TASK INPUTS:
►
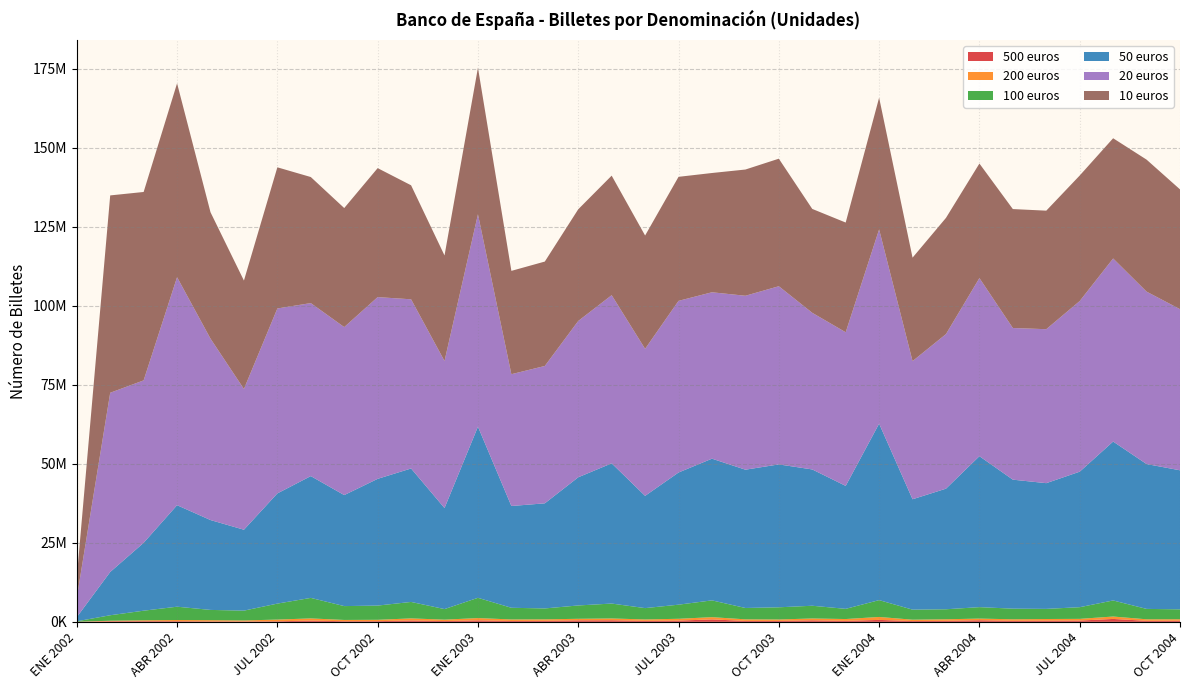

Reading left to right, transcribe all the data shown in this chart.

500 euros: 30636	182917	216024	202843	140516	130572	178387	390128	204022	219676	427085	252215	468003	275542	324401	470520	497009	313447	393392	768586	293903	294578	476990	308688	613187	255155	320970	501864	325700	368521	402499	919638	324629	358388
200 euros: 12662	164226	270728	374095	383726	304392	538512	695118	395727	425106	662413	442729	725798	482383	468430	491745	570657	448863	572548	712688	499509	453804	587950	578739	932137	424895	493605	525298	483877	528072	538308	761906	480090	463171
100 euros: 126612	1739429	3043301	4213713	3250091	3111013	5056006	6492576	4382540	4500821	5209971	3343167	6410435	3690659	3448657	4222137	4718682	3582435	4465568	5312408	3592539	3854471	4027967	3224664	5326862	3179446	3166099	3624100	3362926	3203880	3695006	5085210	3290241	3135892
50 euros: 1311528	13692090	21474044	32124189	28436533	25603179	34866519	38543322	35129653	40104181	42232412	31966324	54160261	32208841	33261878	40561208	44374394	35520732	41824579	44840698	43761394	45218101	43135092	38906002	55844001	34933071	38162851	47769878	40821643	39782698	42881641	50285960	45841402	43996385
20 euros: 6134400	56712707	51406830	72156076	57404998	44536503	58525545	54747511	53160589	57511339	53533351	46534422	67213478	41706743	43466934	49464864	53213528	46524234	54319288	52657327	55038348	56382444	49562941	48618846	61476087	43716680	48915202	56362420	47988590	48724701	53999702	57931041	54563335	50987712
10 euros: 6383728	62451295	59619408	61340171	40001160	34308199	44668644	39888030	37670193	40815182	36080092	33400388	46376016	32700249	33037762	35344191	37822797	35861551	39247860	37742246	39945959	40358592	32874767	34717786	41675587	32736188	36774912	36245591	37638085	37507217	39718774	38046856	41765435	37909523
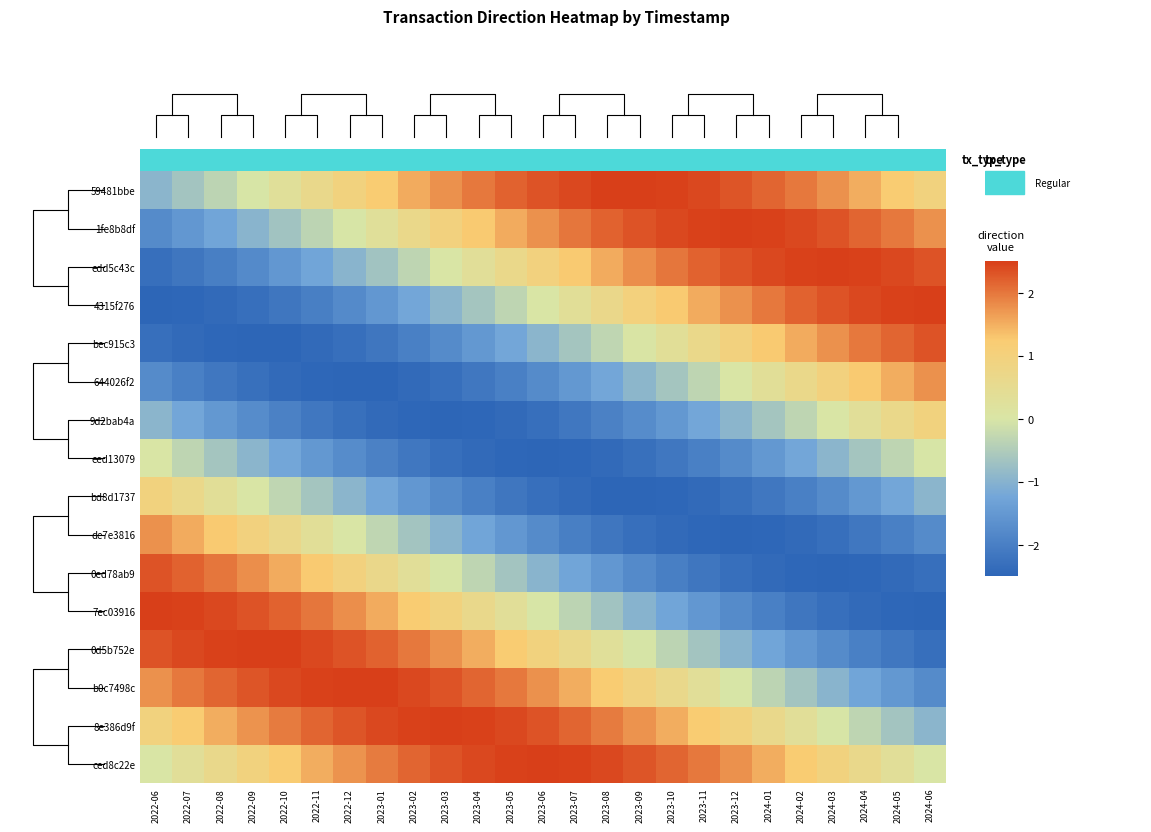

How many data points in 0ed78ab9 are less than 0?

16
◄
►
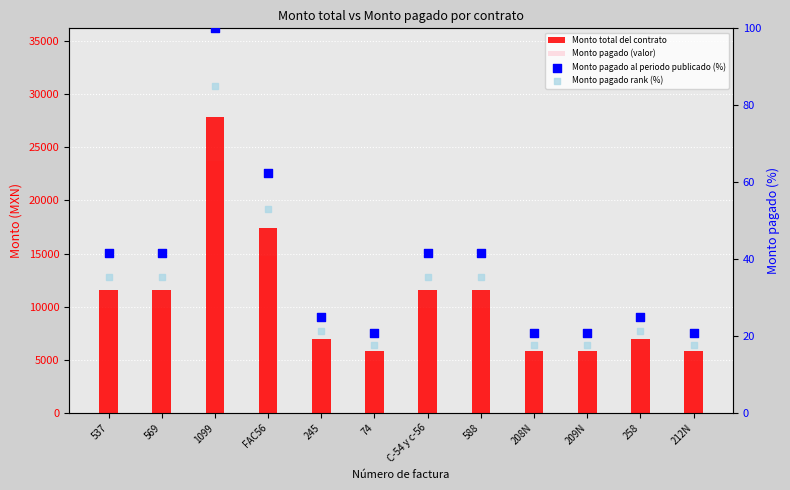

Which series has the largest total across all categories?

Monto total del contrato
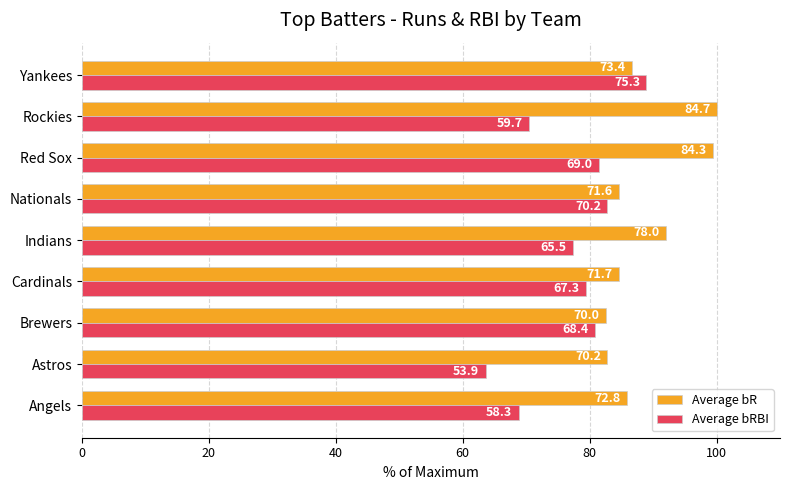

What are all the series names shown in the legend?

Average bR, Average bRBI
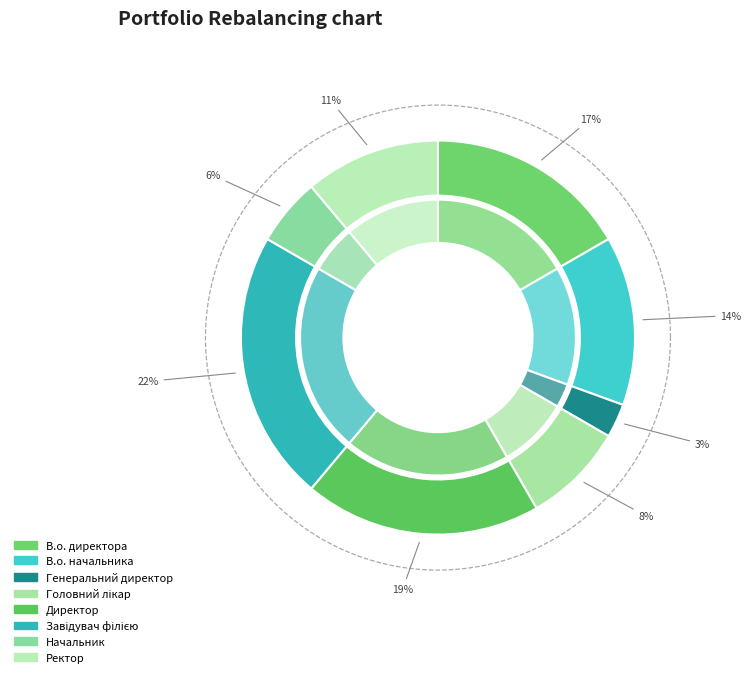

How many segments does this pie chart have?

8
◄
►
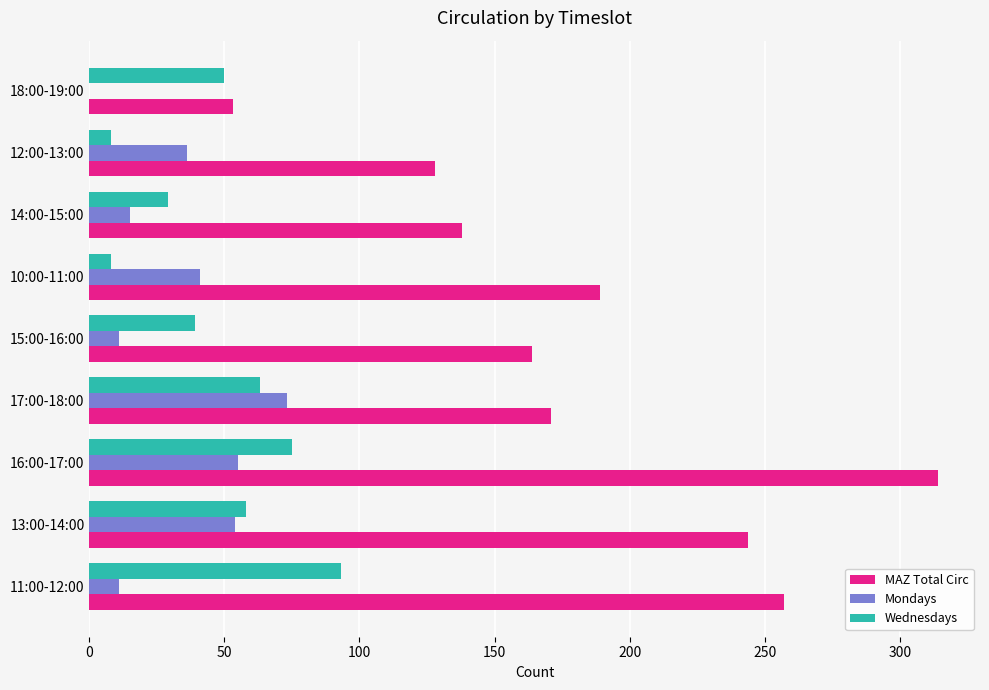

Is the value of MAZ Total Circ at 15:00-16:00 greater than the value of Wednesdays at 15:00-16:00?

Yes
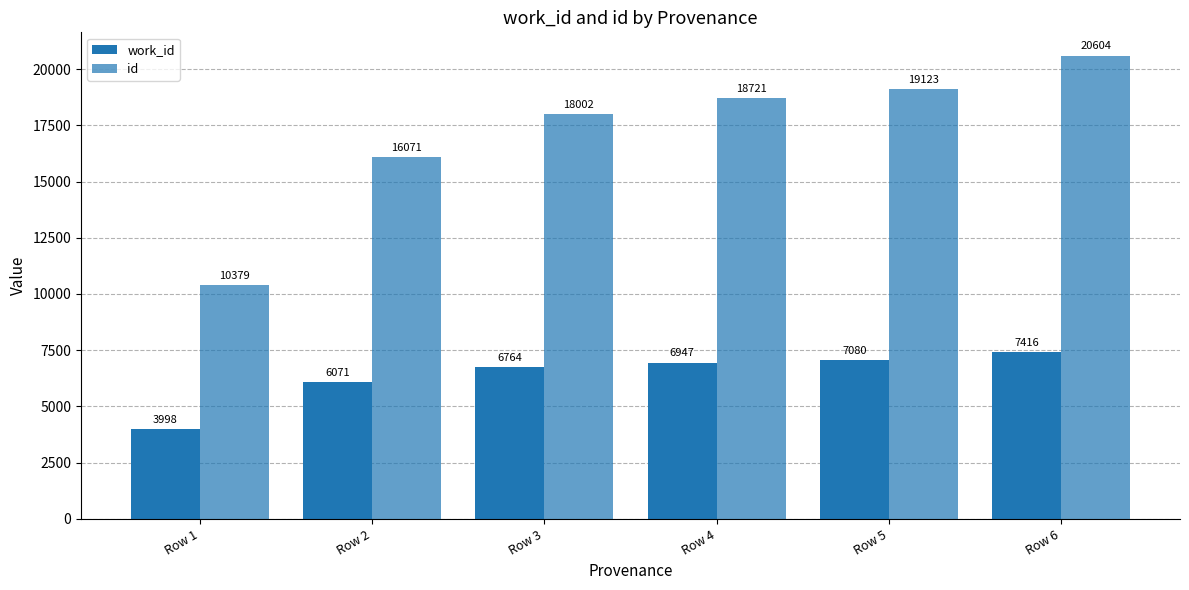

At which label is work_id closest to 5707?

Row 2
◄
YOUR ASSIGNMENT:
Reproduce the lines from the one containing "Monto total del contrato" up to and including the one containing "How many segments does this pie chart have?", leaving out the pictures.

ANSWER BELOW:
Monto total del contrato

What are all the series names shown in the legend?

Average bR, Average bRBI

How many segments does this pie chart have?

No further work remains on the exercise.